ENTRE SAYAGO Y LOS ARRIBES
Aquí lo rústico se mezcla con la naturaleza de barrancos y ribera. Prepara el maletero para llenarlo de artesanía y buenos productos de la tierra.
Tu punto de partida debe ser Zamora, la bella ciudad románica desde donde tienes acceso a la N-527. Síguela a través de extensas praderas y encinares para alcanzar, apenas 12 kilómetros después, Pereruela, localidad de tan sólo 800 habitantes.
Merece la pena que realices una primera parada y hagas hueco en el coche: verás a un lado y otro de la carretera muchísimos talleres donde comprar pucheros de barro y otros productos con los que llenarlos: lentejas de La Almunia, garbanzos de Fuentesaúco... Te aconsejamos que no te marches de aquí sin hacer una visita al Molino de Bárate (N-527, Km 19. 980 551 113), curioso lugar que don Celestino Nieto ha convertido en todo un museo etnográfico. Déjate guiar por él para que te enseñe el que fue el primer suministro de energía de la zona, un salón con horno para hacer el pan y multitud de herramientas. Te irá explicando al mismo tiempo que te narra historias de sus propios recuerdos. Si te gusta el molino, también puedes alojarte en él (desde 51 €, la doble).
Continúa después por la misma carretera, siempre en dirección a Fermoselle, hasta llegar a nuestra siguiente parada: Bermillo de Sayago. Antes superarás el puente romano de Sogo, uno de los mejor conservados de la provincia. El pueblo tiene su encanto, sobre todo, la plaza del Ayuntamiento, siempre muy animada. Pero lo mejor está en los alrededores: no te pierdas el santuario de Nuestra Señora de Gracia, a medio camino de Almeida.
Druidas y visigodos
La N-527 que seguimos durante todo el viaje culmina en la localidad de Fermoselle, a unos 65 kilómetros de Zamora. Su ubicación es una de sus mayores virtudes: en un altozano de laderas esculpidas con bancales, muy cerca de donde confluyen los ríos Tormes y Duero.
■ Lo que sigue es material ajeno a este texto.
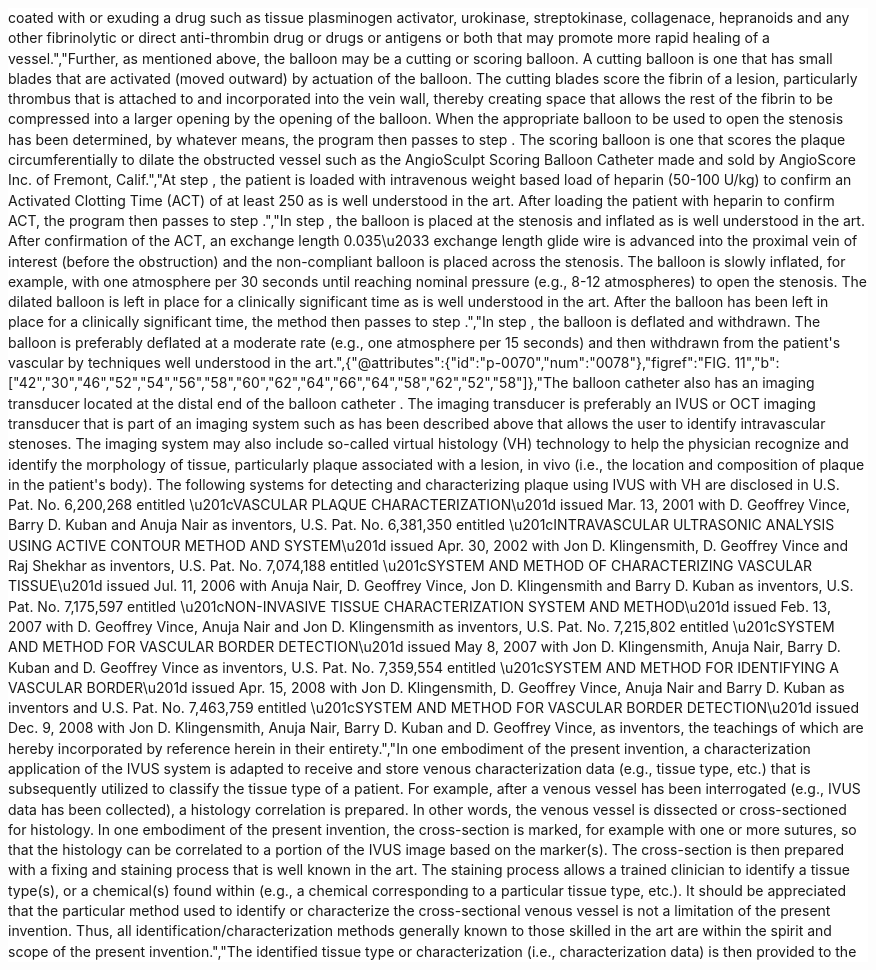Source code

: coated with or exuding a drug such as tissue plasminogen activator, urokinase, streptokinase, collagenace, hepranoids and any other fibrinolytic or direct anti-thrombin drug or drugs or antigens or both that may promote more rapid healing of a vessel.","Further, as mentioned above, the balloon may be a cutting or scoring balloon. A cutting balloon is one that has small blades that are activated (moved outward) by actuation of the balloon. The cutting blades score the fibrin of a lesion, particularly thrombus that is attached to and incorporated into the vein wall, thereby creating space that allows the rest of the fibrin to be compressed into a larger opening by the opening of the balloon. When the appropriate balloon to be used to open the stenosis has been determined, by whatever means, the program then passes to step . The scoring balloon is one that scores the plaque circumferentially to dilate the obstructed vessel such as the AngioSculpt Scoring Balloon Catheter made and sold by AngioScore Inc. of Fremont, Calif.","At step , the patient is loaded with intravenous weight based load of heparin (50-100 U\/kg) to confirm an Activated Clotting Time (ACT) of at least 250 as is well understood in the art. After loading the patient with heparin to confirm ACT, the program then passes to step .","In step , the balloon is placed at the stenosis and inflated as is well understood in the art. After confirmation of the ACT, an exchange length 0.035\u2033 exchange length glide wire is advanced into the proximal vein of interest (before the obstruction) and the non-compliant balloon is placed across the stenosis. The balloon is slowly inflated, for example, with one atmosphere per 30 seconds until reaching nominal pressure (e.g., 8-12 atmospheres) to open the stenosis. The dilated balloon is left in place for a clinically significant time as is well understood in the art. After the balloon has been left in place for a clinically significant time, the method then passes to step .","In step , the balloon is deflated and withdrawn. The balloon is preferably deflated at a moderate rate (e.g., one atmosphere per 15 seconds) and then withdrawn from the patient's vascular by techniques well understood in the art.",{"@attributes":{"id":"p-0070","num":"0078"},"figref":"FIG. 11","b":["42","30","46","52","54","56","58","60","62","64","66","64","58","62","52","58"]},"The balloon catheter  also has an imaging transducer  located at the distal end  of the balloon catheter . The imaging transducer  is preferably an IVUS or OCT imaging transducer that is part of an imaging system  such as has been described above that allows the user to identify intravascular stenoses. The imaging system  may also include so-called virtual histology (VH) technology to help the physician recognize and identify the morphology of tissue, particularly plaque associated with a lesion, in vivo (i.e., the location and composition of plaque in the patient's body). The following systems for detecting and characterizing plaque using IVUS with VH are disclosed in U.S. Pat. No. 6,200,268 entitled \u201cVASCULAR PLAQUE CHARACTERIZATION\u201d issued Mar. 13, 2001 with D. Geoffrey Vince, Barry D. Kuban and Anuja Nair as inventors, U.S. Pat. No. 6,381,350 entitled \u201cINTRAVASCULAR ULTRASONIC ANALYSIS USING ACTIVE CONTOUR METHOD AND SYSTEM\u201d issued Apr. 30, 2002 with Jon D. Klingensmith, D. Geoffrey Vince and Raj Shekhar as inventors, U.S. Pat. No. 7,074,188 entitled \u201cSYSTEM AND METHOD OF CHARACTERIZING VASCULAR TISSUE\u201d issued Jul. 11, 2006 with Anuja Nair, D. Geoffrey Vince, Jon D. Klingensmith and Barry D. Kuban as inventors, U.S. Pat. No. 7,175,597 entitled \u201cNON-INVASIVE TISSUE CHARACTERIZATION SYSTEM AND METHOD\u201d issued Feb. 13, 2007 with D. Geoffrey Vince, Anuja Nair and Jon D. Klingensmith as inventors, U.S. Pat. No. 7,215,802 entitled \u201cSYSTEM AND METHOD FOR VASCULAR BORDER DETECTION\u201d issued May 8, 2007 with Jon D. Klingensmith, Anuja Nair, Barry D. Kuban and D. Geoffrey Vince as inventors, U.S. Pat. No. 7,359,554 entitled \u201cSYSTEM AND METHOD FOR IDENTIFYING A VASCULAR BORDER\u201d issued Apr. 15, 2008 with Jon D. Klingensmith, D. Geoffrey Vince, Anuja Nair and Barry D. Kuban as inventors and U.S. Pat. No. 7,463,759 entitled \u201cSYSTEM AND METHOD FOR VASCULAR BORDER DETECTION\u201d issued Dec. 9, 2008 with Jon D. Klingensmith, Anuja Nair, Barry D. Kuban and D. Geoffrey Vince, as inventors, the teachings of which are hereby incorporated by reference herein in their entirety.","In one embodiment of the present invention, a characterization application of the IVUS system is adapted to receive and store venous characterization data (e.g., tissue type, etc.) that is subsequently utilized to classify the tissue type of a patient. For example, after a venous vessel has been interrogated (e.g., IVUS data has been collected), a histology correlation is prepared. In other words, the venous vessel is dissected or cross-sectioned for histology. In one embodiment of the present invention, the cross-section is marked, for example with one or more sutures, so that the histology can be correlated to a portion of the IVUS image based on the marker(s). The cross-section is then prepared with a fixing and staining process that is well known in the art. The staining process allows a trained clinician to identify a tissue type(s), or a chemical(s) found within (e.g., a chemical corresponding to a particular tissue type, etc.). It should be appreciated that the particular method used to identify or characterize the cross-sectional venous vessel is not a limitation of the present invention. Thus, all identification\/characterization methods generally known to those skilled in the art are within the spirit and scope of the present invention.","The identified tissue type or characterization (i.e., characterization data) is then provided to the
Un ara druídica (altar celta) descubierto en el pueblo hace suponer que los vetones vivieron en el cerro donde se extiende Fermoselle, habitada también por romanos, visigodos y árabes hasta su incorporación al reino de León, en el siglo XI. Su casco antiguo conserva cierto aire medieval, principalmente, en lugares como la Puerta del Arco o la Plaza Mayor, repleta de bares, como el Siglo XXI. Si quieres comer algo antes o después de caminar, una buena opción es el restaurante Mati (Portal del Villar 980 614 010), de estupenda cocina casera.
Fermoselle cuenta con algunos monumentos de interés, como su iglesia parroquial (del siglo XIII, con portadas románicas), el restaurado convento de San Francisco o lo que queda del llamado castillo de Doña Urraca, la reina que nunca llegó a reinar. Es imprescindible que disfrutes de las vistas desde el mirador de El Torojón, y de sus aceites y vinos, procedentes de los viñedos de los alrededores, situados en terrazas soleadas y protegidas de los vientos.